■ **Task instructions**: Could you reproduce, word for word, everything below from the line containing "eal e corrigir sem trocar peças à toa" down to the line containing "m fotos, logs", with both of those lines included and no others?

■ **Information given**:
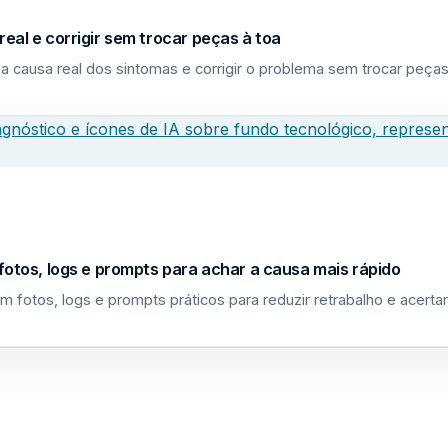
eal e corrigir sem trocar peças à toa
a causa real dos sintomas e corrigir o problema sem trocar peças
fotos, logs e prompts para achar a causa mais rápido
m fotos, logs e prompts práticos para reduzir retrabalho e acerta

==

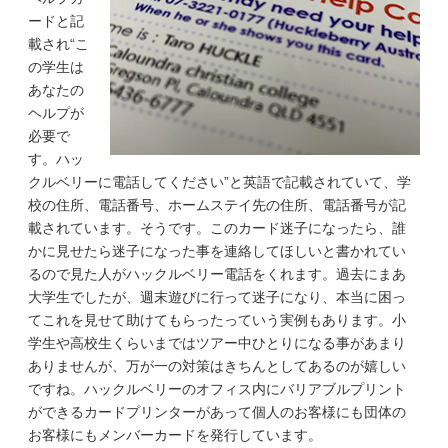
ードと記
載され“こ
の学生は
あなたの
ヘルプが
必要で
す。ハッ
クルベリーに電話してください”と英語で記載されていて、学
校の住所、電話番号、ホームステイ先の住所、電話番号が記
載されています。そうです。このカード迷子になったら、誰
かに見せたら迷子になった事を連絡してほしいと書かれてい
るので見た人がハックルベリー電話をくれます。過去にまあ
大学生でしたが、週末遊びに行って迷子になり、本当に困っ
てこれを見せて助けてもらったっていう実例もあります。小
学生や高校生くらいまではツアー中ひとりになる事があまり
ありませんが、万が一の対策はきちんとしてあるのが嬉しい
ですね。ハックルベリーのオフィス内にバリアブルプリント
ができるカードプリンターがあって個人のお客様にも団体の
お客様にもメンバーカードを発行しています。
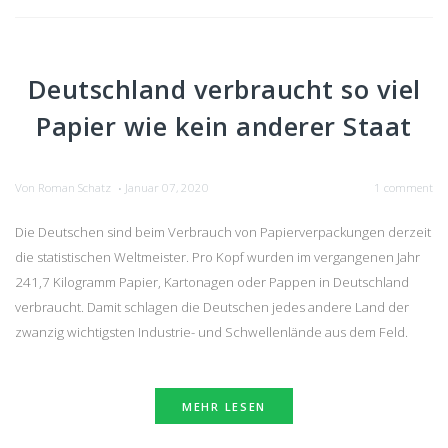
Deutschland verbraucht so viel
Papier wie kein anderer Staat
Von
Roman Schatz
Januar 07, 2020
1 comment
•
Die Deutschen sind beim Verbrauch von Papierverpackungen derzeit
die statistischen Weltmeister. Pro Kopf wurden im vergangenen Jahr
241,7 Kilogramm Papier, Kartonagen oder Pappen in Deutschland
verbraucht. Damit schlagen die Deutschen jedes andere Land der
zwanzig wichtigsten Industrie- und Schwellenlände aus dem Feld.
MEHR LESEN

■ **Completed task**:
eal e corrigir sem trocar peças à toa
a causa real dos sintomas e corrigir o problema sem trocar peças
fotos, logs e prompts para achar a causa mais rápido
m fotos, logs e prompts práticos para reduzir retrabalho e acerta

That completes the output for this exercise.